ZU ERLEDIGEN:
1. Wo klettern Rainer und die erzählende Person laut dem Textauszug?
2. Gib aus dem Textauszug den Abschnitt von „Wieder schlug ein“ bis einschließlich „den nächsten Standplatz.“ wortgetreu wieder.

TEXTAUSZUG:
3570_c_steiermark_tourismus_photo-austria.a_20181109-160328_1 photo credit: steiermark tourismus

 „Wruuuuummmmmm". Der erste Donner erschütterte die Wand.

Rainer und ich waren den ganzen Vormittag am Koppenkarstein, im Dachsteinmassiv, im dichten Nebel geklettert und nun waren wir völlig überrascht. Ein Gewitter? Entsetzt schauten wir uns an. Soeben hatten wir den vorletzten Standplatz erreicht und wir waren gerade im Begriff die letzten Meter zum Grat in Angriff zu nehmen, als unser Plan über den Haufen geworfen wurde. Zum Grat hinauf wäre es nun keine gute Idee mehr gewesen.

Wieder schlug ein Blitz in unmittelbarer Nähe ein. Wir entschlossen uns innerhalb weniger Sekunden zum Abseilen. Zum Glück kletterten wir mit Zwillingachtseilen und so standen uns pro Abseilfahrt 60 m zur Verfügung.

„Blauen Strick durchfädeln , roten Strick abziehen" . Jeder von uns wusste, was er zu tun hatte und trotzdem ging uns alles viel zu langsam. Die Blitze kamen in immer kürzeren Abständen, die Donnerschläge wurden immer lauter.

Tock, Tock, Tock!

Wassertropfen klopften in immer schneller werdendem Rhythmus auf meinen Helm. Ich schaute an meinem Standplatz festgebunden nach oben. Über mir bildete der Fels eine V-förmige Rinne und ich musste entsetzt zusehen, wie das Rinnsal, das sich über mich ergoss, von Sekunde zu Sekunde anschwoll. Bald stand ich in einem Wasserfall und ich bekam Atemprobleme.

Weit unter mir suchte Rainer in den peitschenden Windböen den nächsten Standplatz.

Japsend nach Luft ringend, sah ich bereits die Schlagzeile in der Zeitung vor meinem geistigen Auge:

„Kletterer am Koppenkarstein ertrunken!"

Was für ein jämmerlicher Abgang!

Kaum entspannten sich die Seile, klinkte ich mich ein. Wir arbeiteten völlig ohne Kommandos. Zweimal am Seil ziehen bedeutete „Seil frei, ich hab Stand." Seillänge um Seillänge ging es nach unten. Immer war Rainer der Erste. Er suchte die Standplätze und bereitete, während ich nach unten glitt, bereits die nächste Abseilfahrt vor.

DATENAUSZUG:
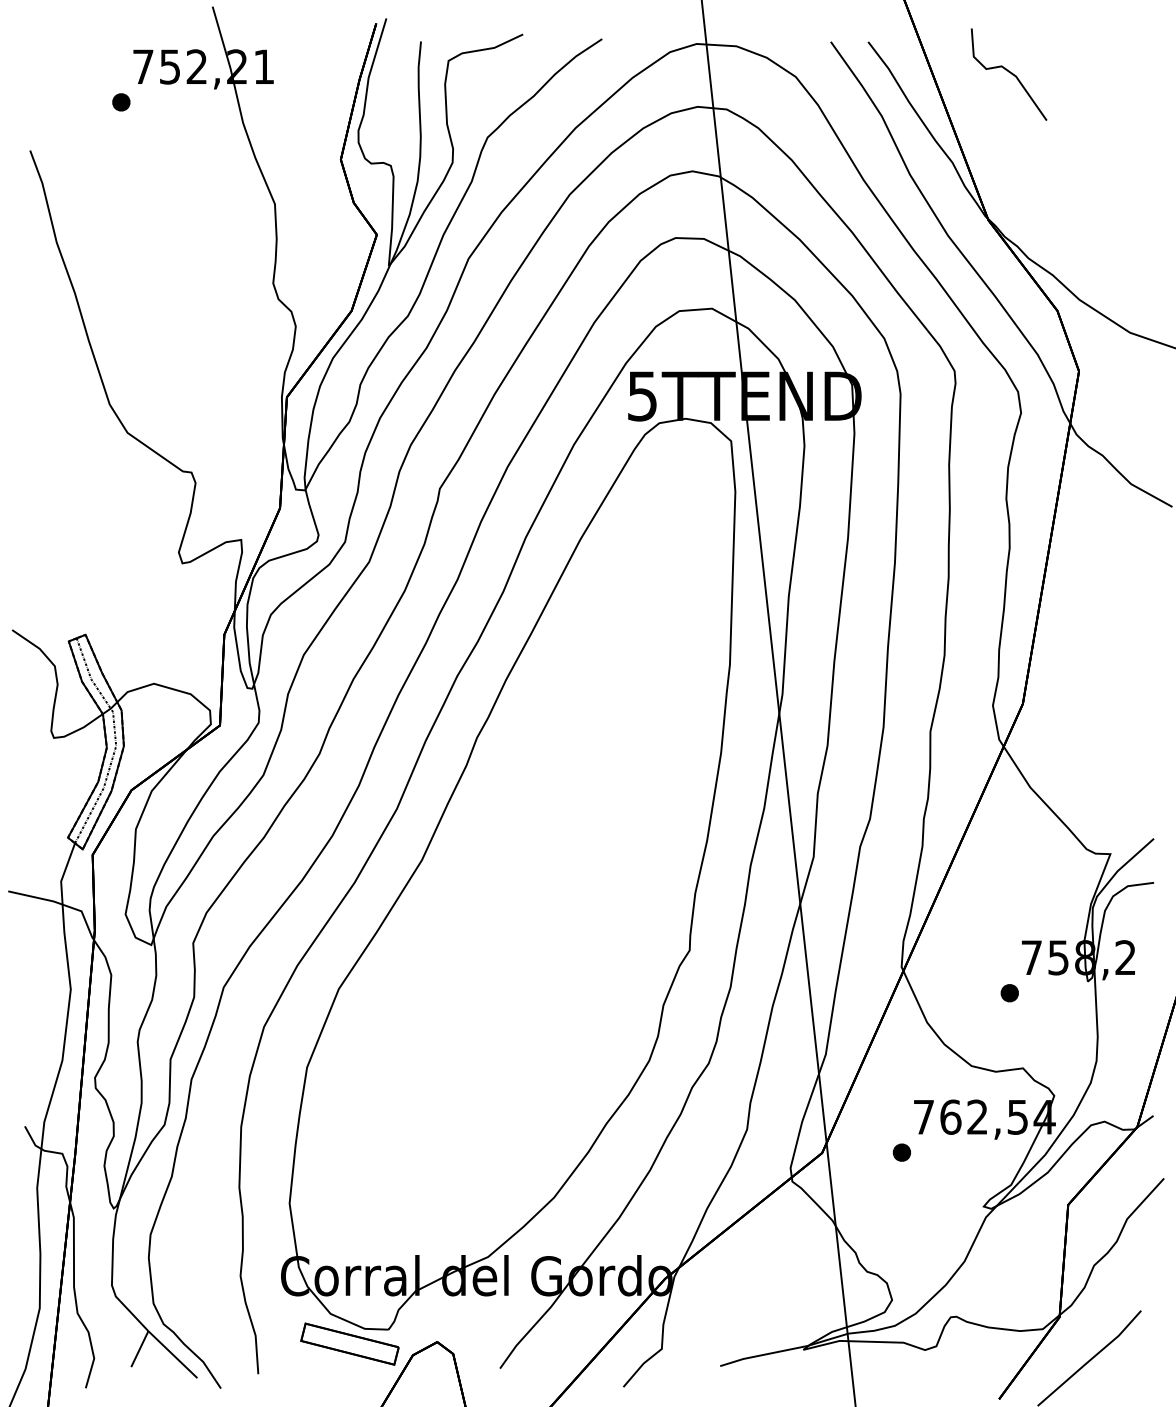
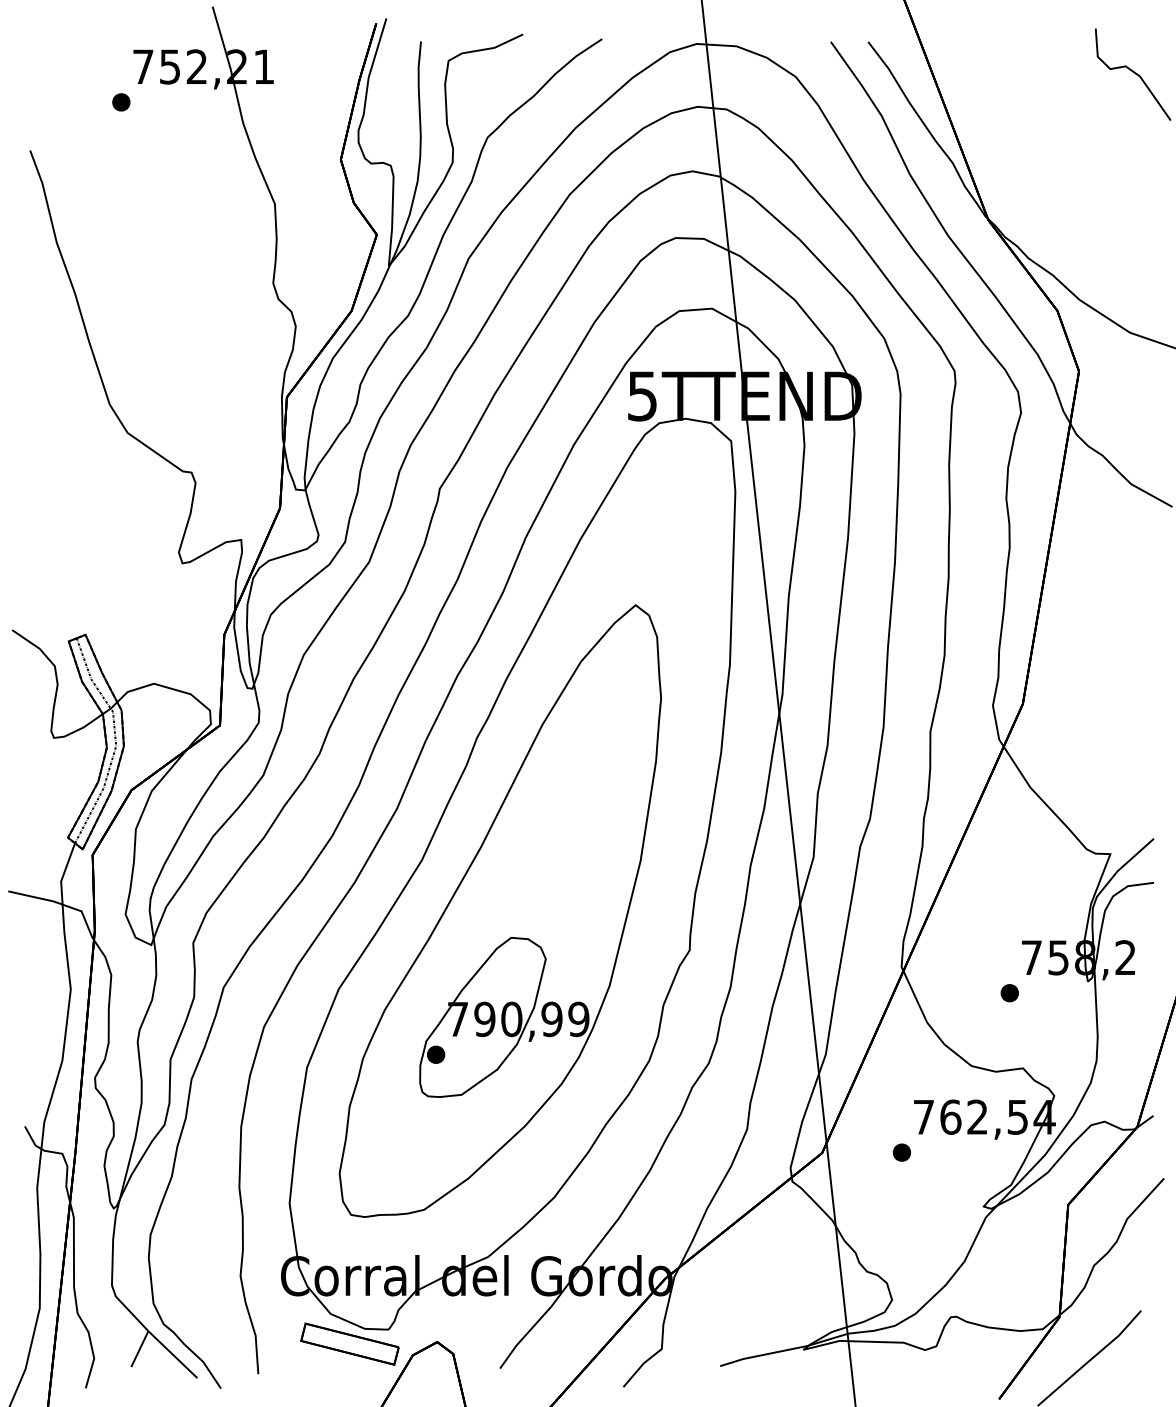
part at (1008, 74) position: (1008, 74) -> (1132, 74)
part at (499, 910): none -> present
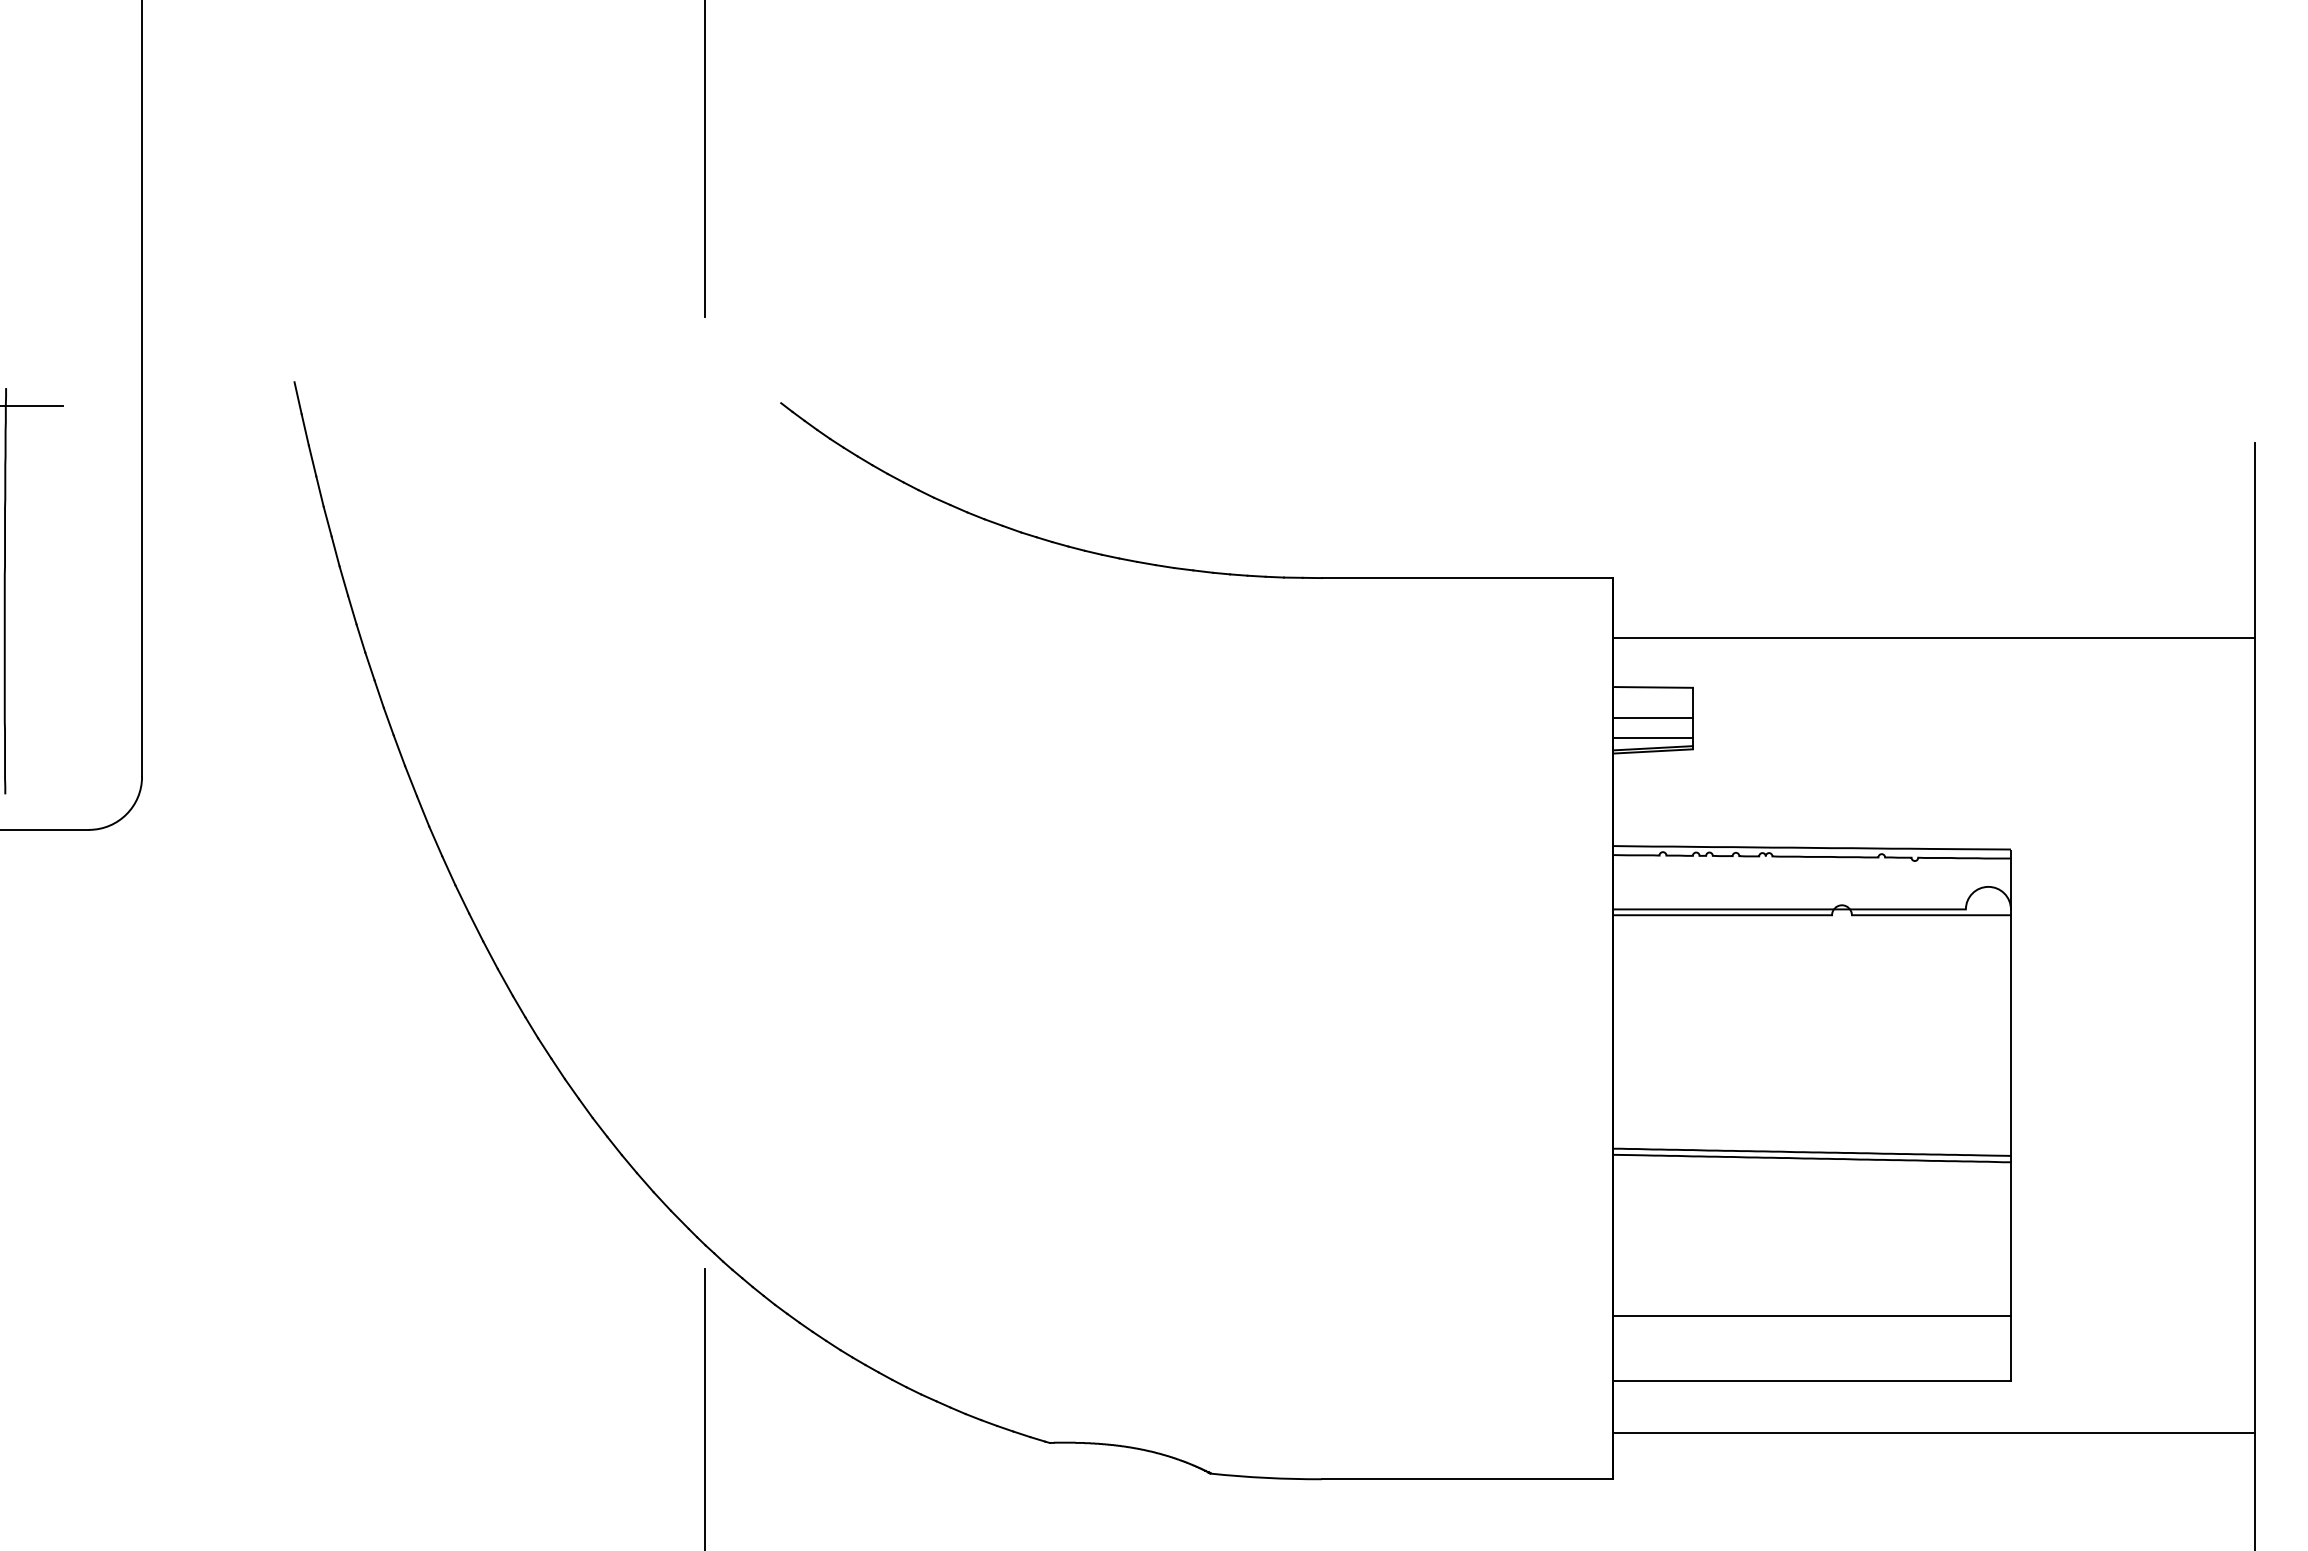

ANTWORTEN DER REIHE:
1. Am Koppenkarstein im Dachsteinmassiv.

2.
Wieder schlug ein Blitz in unmittelbarer Nähe ein. Wir entschlossen uns innerhalb weniger Sekunden zum Abseilen. Zum Glück kletterten wir mit Zwillingachtseilen und so standen uns pro Abseilfahrt 60 m zur Verfügung.

„Blauen Strick durchfädeln , roten Strick abziehen" . Jeder von uns wusste, was er zu tun hatte und trotzdem ging uns alles viel zu langsam. Die Blitze kamen in immer kürzeren Abständen, die Donnerschläge wurden immer lauter.

Tock, Tock, Tock!

Wassertropfen klopften in immer schneller werdendem Rhythmus auf meinen Helm. Ich schaute an meinem Standplatz festgebunden nach oben. Über mir bildete der Fels eine V-förmige Rinne und ich musste entsetzt zusehen, wie das Rinnsal, das sich über mich ergoss, von Sekunde zu Sekunde anschwoll. Bald stand ich in einem Wasserfall und ich bekam Atemprobleme.

Weit unter mir suchte Rainer in den peitschenden Windböen den nächsten Standplatz.